Like all courtiers, Ellis is something of a sycophant, flattering the powerful in the ALP, apart perhaps from Simon Crean, for whom Ellis seems to have a marked distaste. The incumbent leaders are a handsome lot with film-star qualities. Rann is a mixture of ‘Mickey Rooney and Tommy Steele with a dash of Bugs Bunny’ and, surprisingly, is ‘possibly (the) best-looking Labour leader now working’; Peter Beattie, ‘both looking and sounding like Jack Thompson [is] our most magnetic leader’; Claire Martin, ‘beautiful, cultured, thoughtful, [is] a sort of Top End Margaret Throsby’. In this company, the best Jim Bacon can do is to remind Ellis of ‘the moustached moose-faces of great dead French comedians’. But over Steve Bracks he positively drools: ‘His Levantine complexion olive, smooth and flawless [is] like that of a fifties film star (Edmund Purdom, Tyrone Power).’ What on earth, thought I, will he do with Bob Carr? But Ellis is equal to the challenge. On page 252, we learn of Carr’s ‘lean, Clark Kentish frame’. Others get the same Hollywood treatment: Natasha Stott Despoja is ‘the icy Hitchcock blonde’; Pauline Hanson ‘the down-market Kim Novak in Vertigo’; Kerry O’Brien ‘tawnily handsome as ever as Steve McQueen’.

No such star treatment, of course, for the Liberals, although Peter Reith is handled with surprising sympathy, Ellis speculating that he ‘had put on the mask of the cruel, fast-yapping hydrophobic professional as a career choice and played it well but never believed in it’. But such charity is rare. From the prime minister, with his ‘pink-faced pre-pubescent smirk’, down to Tony Abbott – ‘what an all-out, full-on crumb he is, unceasingly’ – to Richard Alston, with ‘his plaster shop-dummy’s face and his droid’s blue eyes’, the tone is venomous.

Unfortunately, there is a lot of padding. Satirical passages – ‘The Book of Bush’ and ‘The Forged Diary of John Howard’ – seem like clever efforts from Honi Soit, and Ellis’s verse has a similar undergraduate smartiness. The book is stuffed with quotations: three pages from that most quoted of unpublished novels, Bob Carr’s Titanic Forces; two pages of testimonials certifying that Bob Ellis is not a drunk; and copious quotations from the author’s favourite writers, ranging from Herodotus through Shakespeare to Ellis.
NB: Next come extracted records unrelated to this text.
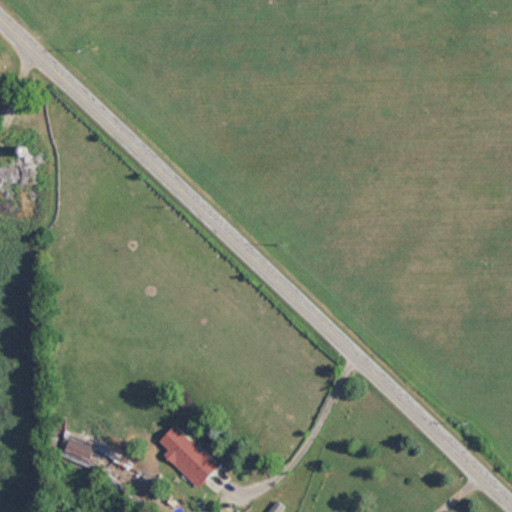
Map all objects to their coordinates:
road: (23, 87)
building: (19, 175)
road: (256, 248)
road: (308, 422)
building: (76, 450)
building: (191, 453)
road: (456, 488)
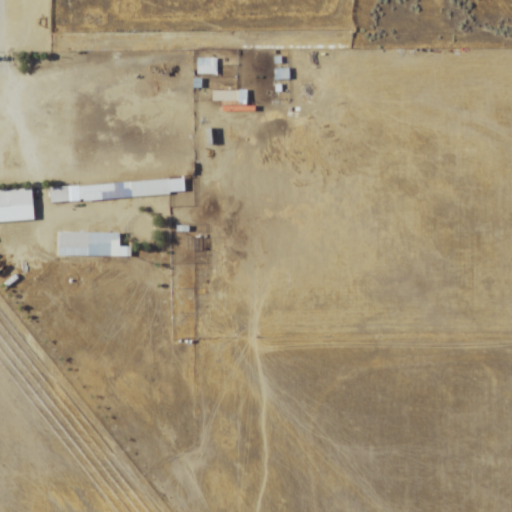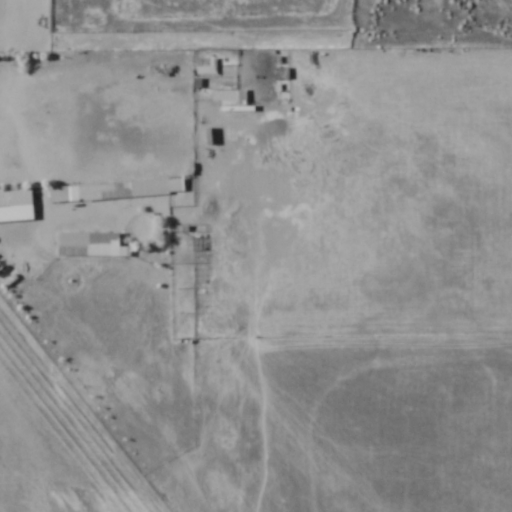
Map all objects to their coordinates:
building: (122, 190)
building: (59, 195)
building: (15, 198)
building: (90, 246)
crop: (256, 271)
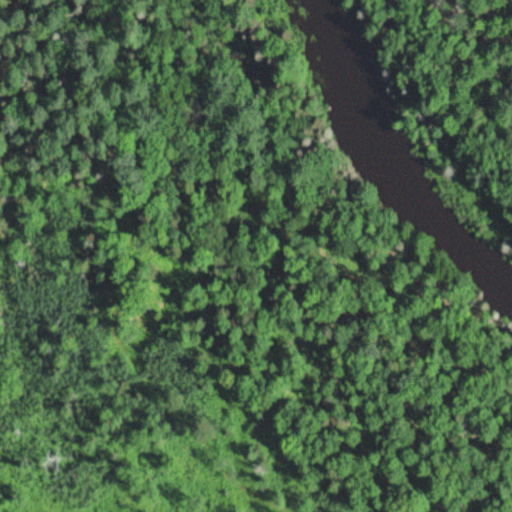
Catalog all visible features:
river: (410, 149)
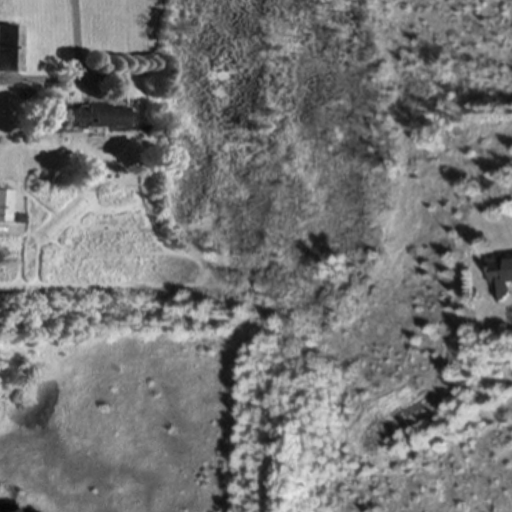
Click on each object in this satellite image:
road: (76, 43)
building: (9, 49)
building: (94, 117)
building: (4, 205)
building: (500, 279)
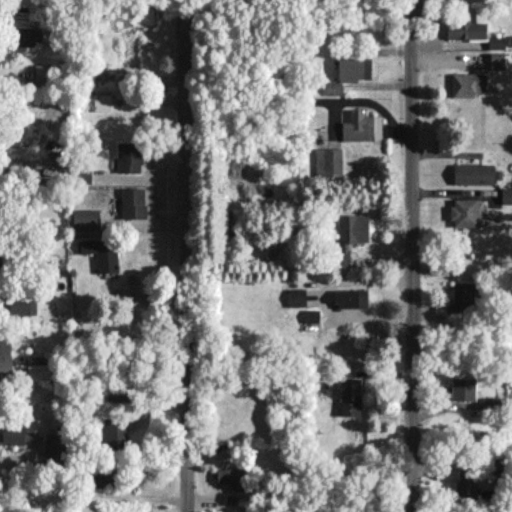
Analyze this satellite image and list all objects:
building: (466, 29)
building: (27, 35)
building: (496, 41)
building: (497, 60)
building: (43, 71)
building: (349, 73)
building: (468, 83)
building: (102, 101)
building: (361, 126)
building: (129, 156)
building: (328, 161)
building: (21, 166)
building: (473, 172)
building: (83, 174)
building: (506, 194)
building: (133, 202)
building: (464, 211)
building: (86, 218)
building: (349, 236)
building: (101, 252)
road: (410, 254)
building: (6, 255)
road: (185, 256)
building: (462, 295)
building: (296, 296)
building: (351, 297)
building: (22, 304)
building: (311, 315)
building: (5, 354)
building: (38, 371)
building: (463, 388)
building: (118, 392)
building: (350, 396)
building: (491, 401)
building: (115, 432)
building: (13, 433)
building: (54, 443)
building: (103, 476)
building: (230, 476)
building: (466, 484)
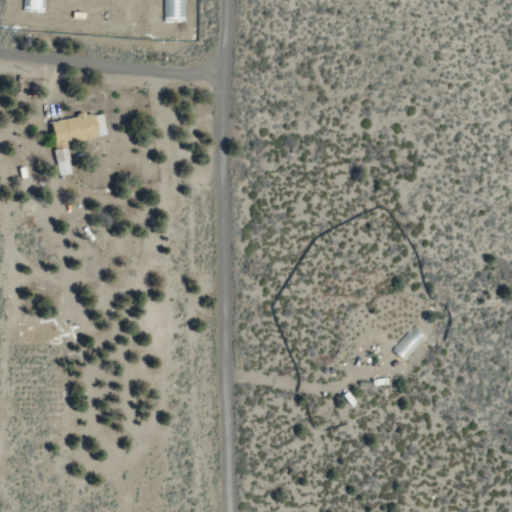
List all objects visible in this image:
road: (109, 68)
building: (70, 135)
road: (171, 254)
road: (222, 256)
building: (37, 331)
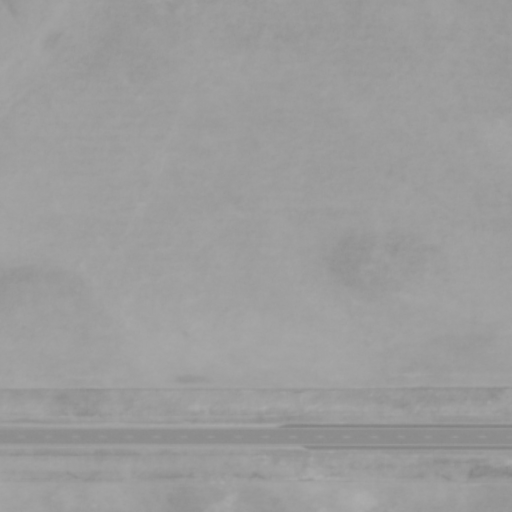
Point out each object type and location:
road: (255, 436)
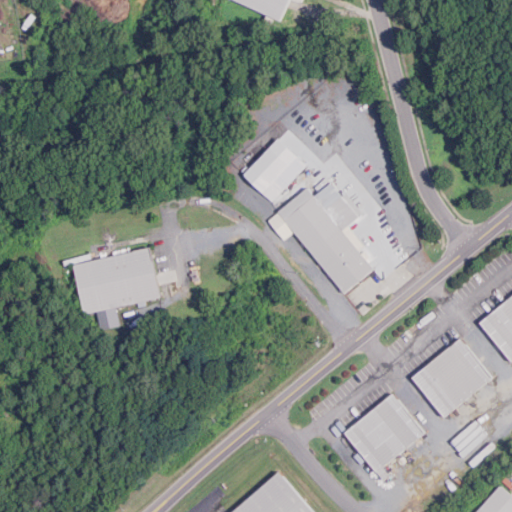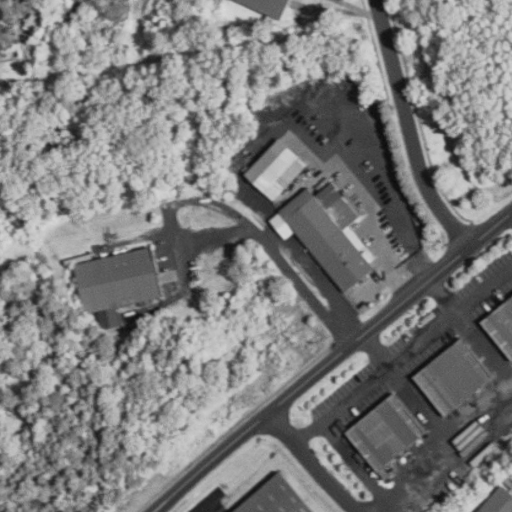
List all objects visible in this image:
building: (272, 6)
road: (410, 130)
building: (278, 168)
building: (271, 170)
road: (388, 200)
building: (330, 231)
building: (322, 232)
road: (274, 252)
building: (112, 283)
building: (118, 283)
road: (445, 297)
building: (502, 324)
building: (499, 326)
road: (436, 331)
road: (333, 361)
building: (22, 372)
building: (457, 376)
building: (448, 377)
road: (341, 405)
building: (389, 431)
building: (381, 433)
road: (446, 443)
road: (311, 465)
road: (359, 466)
building: (270, 498)
building: (281, 498)
building: (496, 501)
building: (498, 501)
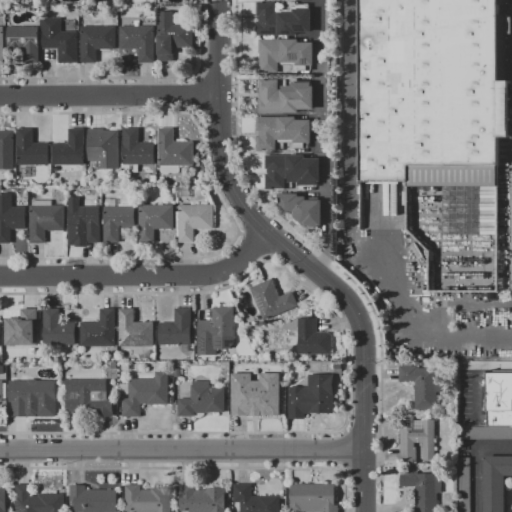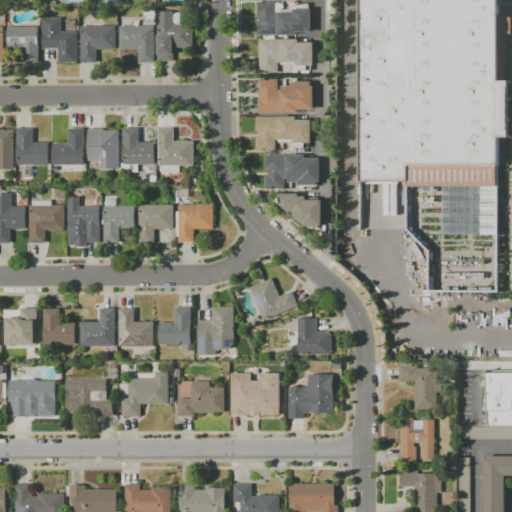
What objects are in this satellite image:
building: (125, 2)
building: (281, 20)
building: (285, 21)
building: (170, 35)
building: (172, 36)
building: (59, 40)
building: (59, 40)
building: (24, 41)
building: (95, 41)
building: (137, 41)
building: (138, 41)
building: (24, 42)
building: (96, 42)
building: (2, 45)
building: (283, 53)
building: (287, 56)
building: (431, 91)
building: (283, 96)
building: (287, 98)
road: (108, 99)
building: (436, 102)
building: (281, 130)
building: (284, 133)
road: (325, 139)
building: (103, 147)
building: (103, 147)
building: (30, 149)
building: (69, 149)
building: (70, 149)
building: (135, 149)
building: (6, 150)
building: (172, 150)
building: (173, 150)
building: (135, 151)
building: (29, 154)
building: (290, 170)
building: (294, 172)
building: (153, 178)
building: (182, 192)
building: (300, 208)
building: (305, 210)
building: (10, 217)
building: (10, 217)
building: (44, 219)
building: (45, 219)
building: (117, 220)
building: (153, 220)
building: (154, 220)
building: (193, 220)
building: (193, 220)
building: (116, 221)
building: (86, 222)
building: (82, 224)
road: (348, 227)
road: (319, 252)
road: (294, 256)
road: (141, 277)
building: (270, 299)
building: (271, 300)
building: (21, 328)
building: (22, 329)
building: (56, 329)
building: (57, 329)
building: (176, 329)
building: (176, 329)
building: (98, 330)
building: (133, 330)
building: (134, 330)
building: (99, 331)
building: (215, 331)
building: (216, 331)
building: (311, 338)
building: (312, 338)
building: (113, 365)
building: (272, 368)
building: (177, 373)
building: (421, 384)
building: (422, 385)
building: (145, 393)
building: (145, 394)
building: (254, 394)
building: (29, 395)
building: (32, 396)
building: (255, 396)
building: (499, 396)
building: (86, 397)
building: (310, 397)
building: (311, 397)
building: (88, 398)
building: (202, 399)
building: (202, 400)
building: (487, 433)
building: (415, 438)
building: (416, 439)
road: (182, 451)
road: (478, 462)
building: (494, 481)
building: (495, 482)
building: (462, 484)
building: (464, 485)
building: (422, 489)
building: (423, 489)
building: (312, 497)
building: (313, 498)
building: (92, 499)
building: (146, 499)
building: (147, 499)
building: (200, 499)
building: (201, 499)
building: (3, 500)
building: (35, 500)
building: (92, 500)
building: (252, 500)
building: (253, 500)
building: (37, 501)
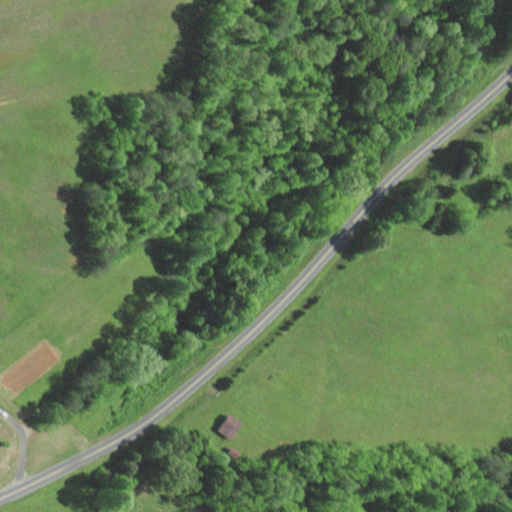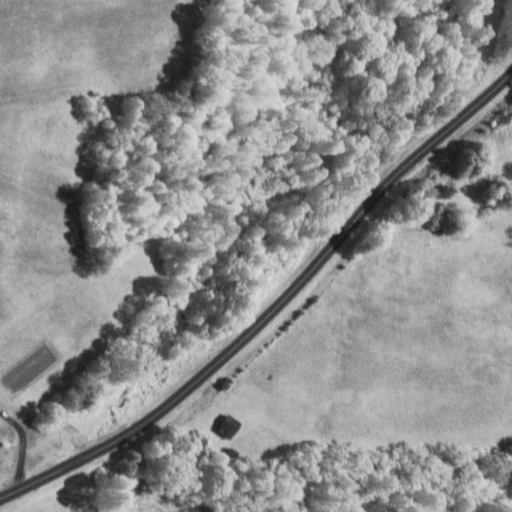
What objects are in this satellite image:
road: (274, 312)
building: (229, 425)
road: (24, 441)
Ellis uses repetitive quotations from poetry as a rhetorical device to bolster his prose. W.B. Yeats is the chief victim. His refrain, ‘Down, down, hammer them down/Down to the tune of O’Donnell Abu’, is quoted at least eight times. The most shop-soiled of all Yeats’s lines, ‘All changed, changed utterly/A terrible beauty is born’, is perhaps justifiable in relation to September 11, but there is no excuse for its further repetition. And then there is that ‘rough beast, its hour come round at last, slouch(ing) towards Bethlehem to be born’. This we get three times, though on one occasion the bloody beast goes astray and heads for Barcaldine

Ellis’s prose requires none of this bolstering and stuffing. The effect is to raise the frequently heard plaint, ‘Why does he go on so?’